Posts Tagged ‘Divine Human’

The Holy and the Ordinary

Wednesday, March 4th, 2015

With the Easter season starting, I struggle with how to capture its brilliance for those just starting to touch Christianity.   I have heard people say that the miracle is Christ’s resurrection from the dead… that that is the point.  Maybe so.  Others speak of themes more transcendent, more theological … the very saving of mankind.  Maybe so.

Not that these perspectives are without merit.  They are.  They contain great, overarching truth.  But the original 12 disciples did not choose to give their lives to follow Christ because of them.  These events undoubtedly reinforced their call but Easter followed their decision to give their lives in service to the world Christ spoke to.

So how to speak to it all in ways that we can see, really see the miracle?

The miracle for me pulls back to this thread.  At Christmas, we hear of “Immanuel, “God with us.”  At Easter we see “Immanuel”, “God with us.”  A God with us in celebration, gathered around a Passover table, gently washing the disciples feet as a sign of how we are to live and lead.  A God with us in fear and devastating loss, so clearly offering a final judgment on mankind with words beyond what we could ever utter, “Father, forgive them for they do not know what they do.”  A God with us in resurrection, in life born anew with the simple call to “Rejoice.”

Somewhere, “God with us”, calls to this.. that Christ is the marriage of the Divine and the Human.  God with skin on.  The Holy and the Ordinary.  A Humanity at its God-intended best.   A model worthy of following in our own broken ways.  God with us.

What does it mean to say Jesus was the “Son of God”?

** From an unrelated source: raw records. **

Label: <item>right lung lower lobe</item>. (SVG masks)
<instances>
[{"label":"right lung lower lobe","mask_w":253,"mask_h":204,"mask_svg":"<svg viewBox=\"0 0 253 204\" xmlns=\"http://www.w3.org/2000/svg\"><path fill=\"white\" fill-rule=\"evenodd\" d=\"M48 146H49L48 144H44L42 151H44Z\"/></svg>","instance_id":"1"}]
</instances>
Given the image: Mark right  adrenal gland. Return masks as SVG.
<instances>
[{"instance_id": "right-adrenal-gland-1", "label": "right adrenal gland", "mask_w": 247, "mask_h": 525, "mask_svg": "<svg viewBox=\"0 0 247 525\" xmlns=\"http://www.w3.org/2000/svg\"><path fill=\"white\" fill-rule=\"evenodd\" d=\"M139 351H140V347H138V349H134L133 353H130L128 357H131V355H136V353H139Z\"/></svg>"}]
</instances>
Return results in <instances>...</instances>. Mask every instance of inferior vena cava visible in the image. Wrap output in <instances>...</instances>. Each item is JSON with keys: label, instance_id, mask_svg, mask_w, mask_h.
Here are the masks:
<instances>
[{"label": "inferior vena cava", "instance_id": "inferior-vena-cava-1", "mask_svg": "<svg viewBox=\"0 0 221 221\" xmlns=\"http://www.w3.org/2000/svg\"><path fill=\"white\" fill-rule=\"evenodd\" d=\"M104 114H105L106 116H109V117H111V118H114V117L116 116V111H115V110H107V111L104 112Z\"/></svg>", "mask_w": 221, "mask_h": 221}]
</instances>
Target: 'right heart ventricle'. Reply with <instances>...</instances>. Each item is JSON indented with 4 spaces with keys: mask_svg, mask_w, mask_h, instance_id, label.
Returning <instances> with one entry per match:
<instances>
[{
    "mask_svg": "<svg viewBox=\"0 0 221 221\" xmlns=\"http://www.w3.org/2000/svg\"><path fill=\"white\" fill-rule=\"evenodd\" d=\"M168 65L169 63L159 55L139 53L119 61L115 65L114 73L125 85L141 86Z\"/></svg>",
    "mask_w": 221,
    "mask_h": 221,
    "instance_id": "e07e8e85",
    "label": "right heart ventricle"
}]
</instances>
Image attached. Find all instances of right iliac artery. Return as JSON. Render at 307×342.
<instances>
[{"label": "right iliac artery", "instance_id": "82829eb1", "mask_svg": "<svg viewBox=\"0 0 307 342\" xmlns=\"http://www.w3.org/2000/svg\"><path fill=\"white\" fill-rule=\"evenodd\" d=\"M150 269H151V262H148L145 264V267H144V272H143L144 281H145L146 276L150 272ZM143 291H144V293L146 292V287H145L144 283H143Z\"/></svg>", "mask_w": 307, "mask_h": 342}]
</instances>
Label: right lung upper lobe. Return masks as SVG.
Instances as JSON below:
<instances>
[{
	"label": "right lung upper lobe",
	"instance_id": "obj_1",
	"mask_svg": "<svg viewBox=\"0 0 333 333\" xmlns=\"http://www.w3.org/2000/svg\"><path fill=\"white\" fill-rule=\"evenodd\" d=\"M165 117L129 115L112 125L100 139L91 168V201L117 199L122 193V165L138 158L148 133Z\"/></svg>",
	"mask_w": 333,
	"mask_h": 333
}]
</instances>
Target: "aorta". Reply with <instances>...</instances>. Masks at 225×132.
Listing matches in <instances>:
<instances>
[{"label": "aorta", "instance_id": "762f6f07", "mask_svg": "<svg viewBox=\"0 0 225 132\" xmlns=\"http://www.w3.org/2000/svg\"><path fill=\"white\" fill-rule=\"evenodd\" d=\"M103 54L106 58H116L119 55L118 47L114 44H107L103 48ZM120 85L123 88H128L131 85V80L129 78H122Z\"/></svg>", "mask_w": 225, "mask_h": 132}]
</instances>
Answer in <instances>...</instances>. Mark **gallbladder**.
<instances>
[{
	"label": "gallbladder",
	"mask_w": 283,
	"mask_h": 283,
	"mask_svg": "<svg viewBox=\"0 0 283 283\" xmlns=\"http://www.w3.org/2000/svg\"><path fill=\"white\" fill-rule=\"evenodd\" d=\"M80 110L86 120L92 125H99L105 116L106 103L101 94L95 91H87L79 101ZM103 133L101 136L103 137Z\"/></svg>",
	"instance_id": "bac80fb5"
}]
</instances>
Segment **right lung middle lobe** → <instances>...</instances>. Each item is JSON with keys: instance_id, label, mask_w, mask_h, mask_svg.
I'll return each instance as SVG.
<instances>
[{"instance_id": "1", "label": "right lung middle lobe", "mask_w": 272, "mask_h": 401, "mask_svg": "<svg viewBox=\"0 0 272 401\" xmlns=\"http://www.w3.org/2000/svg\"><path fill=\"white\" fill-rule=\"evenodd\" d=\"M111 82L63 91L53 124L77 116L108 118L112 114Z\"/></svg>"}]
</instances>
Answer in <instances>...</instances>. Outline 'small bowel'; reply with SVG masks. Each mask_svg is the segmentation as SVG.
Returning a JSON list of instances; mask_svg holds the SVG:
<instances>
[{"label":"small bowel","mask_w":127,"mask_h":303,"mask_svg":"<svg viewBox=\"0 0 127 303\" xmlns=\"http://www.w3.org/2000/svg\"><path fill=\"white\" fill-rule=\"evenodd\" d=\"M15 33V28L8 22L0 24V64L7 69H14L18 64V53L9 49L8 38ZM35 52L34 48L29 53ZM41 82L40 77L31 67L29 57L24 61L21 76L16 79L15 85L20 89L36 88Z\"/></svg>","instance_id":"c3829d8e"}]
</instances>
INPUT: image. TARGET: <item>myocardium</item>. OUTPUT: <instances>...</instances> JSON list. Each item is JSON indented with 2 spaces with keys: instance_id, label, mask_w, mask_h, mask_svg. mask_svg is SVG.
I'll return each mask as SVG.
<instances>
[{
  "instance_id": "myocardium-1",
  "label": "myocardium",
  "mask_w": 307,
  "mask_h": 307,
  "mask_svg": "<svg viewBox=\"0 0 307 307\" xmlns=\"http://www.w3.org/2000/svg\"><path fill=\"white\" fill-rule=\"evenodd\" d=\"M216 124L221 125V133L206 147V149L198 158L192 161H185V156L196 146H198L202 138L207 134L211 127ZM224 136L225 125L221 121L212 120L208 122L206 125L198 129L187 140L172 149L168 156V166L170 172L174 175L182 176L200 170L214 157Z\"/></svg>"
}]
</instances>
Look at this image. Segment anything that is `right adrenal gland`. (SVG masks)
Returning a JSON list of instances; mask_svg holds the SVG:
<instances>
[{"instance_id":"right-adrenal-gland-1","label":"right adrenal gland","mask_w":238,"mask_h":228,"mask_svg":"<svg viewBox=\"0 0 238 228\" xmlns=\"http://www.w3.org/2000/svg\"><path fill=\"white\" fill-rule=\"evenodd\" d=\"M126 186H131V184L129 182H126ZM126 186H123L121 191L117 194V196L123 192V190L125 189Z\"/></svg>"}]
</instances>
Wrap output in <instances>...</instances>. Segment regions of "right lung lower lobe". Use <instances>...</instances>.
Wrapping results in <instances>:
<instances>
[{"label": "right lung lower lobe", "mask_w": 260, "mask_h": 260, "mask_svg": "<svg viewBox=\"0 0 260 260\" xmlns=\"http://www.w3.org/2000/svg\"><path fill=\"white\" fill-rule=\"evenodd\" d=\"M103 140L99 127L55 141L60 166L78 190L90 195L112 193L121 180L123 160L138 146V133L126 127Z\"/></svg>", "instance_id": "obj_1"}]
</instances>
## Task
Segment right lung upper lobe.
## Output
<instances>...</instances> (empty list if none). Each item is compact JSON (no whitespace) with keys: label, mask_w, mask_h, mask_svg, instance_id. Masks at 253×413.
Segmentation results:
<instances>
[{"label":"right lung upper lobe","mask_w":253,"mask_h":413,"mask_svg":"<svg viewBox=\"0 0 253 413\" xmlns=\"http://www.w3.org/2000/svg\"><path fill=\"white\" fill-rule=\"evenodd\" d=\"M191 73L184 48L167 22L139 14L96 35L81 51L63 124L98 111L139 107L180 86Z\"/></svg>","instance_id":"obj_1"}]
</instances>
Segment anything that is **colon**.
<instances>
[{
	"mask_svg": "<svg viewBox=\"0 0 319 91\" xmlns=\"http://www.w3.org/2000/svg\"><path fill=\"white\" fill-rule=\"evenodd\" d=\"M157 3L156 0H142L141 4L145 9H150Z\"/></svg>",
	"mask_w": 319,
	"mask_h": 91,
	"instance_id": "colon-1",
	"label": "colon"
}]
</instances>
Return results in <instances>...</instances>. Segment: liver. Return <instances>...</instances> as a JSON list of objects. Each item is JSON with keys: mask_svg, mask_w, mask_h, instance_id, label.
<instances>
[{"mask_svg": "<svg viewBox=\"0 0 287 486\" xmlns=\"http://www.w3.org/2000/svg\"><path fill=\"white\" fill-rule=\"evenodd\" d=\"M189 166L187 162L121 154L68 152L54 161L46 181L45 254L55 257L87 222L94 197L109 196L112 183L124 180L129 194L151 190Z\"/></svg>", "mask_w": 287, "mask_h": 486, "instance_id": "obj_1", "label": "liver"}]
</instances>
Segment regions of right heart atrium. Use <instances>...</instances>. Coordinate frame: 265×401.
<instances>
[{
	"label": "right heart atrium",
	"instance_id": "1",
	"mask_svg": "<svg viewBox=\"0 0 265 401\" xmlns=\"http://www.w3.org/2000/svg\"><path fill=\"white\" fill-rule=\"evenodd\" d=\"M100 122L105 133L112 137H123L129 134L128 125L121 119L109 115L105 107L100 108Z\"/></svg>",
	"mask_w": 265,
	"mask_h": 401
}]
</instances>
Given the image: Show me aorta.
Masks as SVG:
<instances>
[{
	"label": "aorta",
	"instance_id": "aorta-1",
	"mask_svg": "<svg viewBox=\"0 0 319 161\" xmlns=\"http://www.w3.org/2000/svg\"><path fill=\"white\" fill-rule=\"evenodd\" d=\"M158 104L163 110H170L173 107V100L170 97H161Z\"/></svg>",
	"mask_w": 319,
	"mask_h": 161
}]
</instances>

Wednesday, September 8th, 2010

For the New Church, the figure of Jesus is THE central religious image.  Often referred to as the Divine Human, Jesus is seen as the very embodiment of God.  His life was a life of moving more and more into that power, a power of His Human being made completely Divine.

Interestingly, Jesus never says, literally, that He is “the Son of God” preferring instead the phrase that He is “the Son of Humanity.”  Why is that?  It is my best understanding that Jesus consistently focused on the unity of God, the unity of creation, the unity between the spiritual and natural.  We are the one’s who broke it apart, creating a paradigm where the sacrifice of a son atoned for the sins of masses to avoid the world’s destruction by an angry God – the Father.  That is more a human story unfortunately, a human paradigm, than God’s.

Reading the text can yield that position but a deeper reading appears to support a Man whose primary concern, primary love was people, was compassion.  Christianity then turns from being a belief system – “Do you believe Jesus died for your sins?” – to a creed of life, a creed of consequential faith in which love of others, includes one’s enemies, is the ultimate fruit.

Jesus used many metaphors for His life.  “I am the way, the truth, the light ….”  Few of us would take those statements literally.  We would see the far deeper poetic truth within it.  References to the Son of God are likewise pieces of poetic truth that help to unfold a deeper reality – a God who lives, breaths, and exists with us.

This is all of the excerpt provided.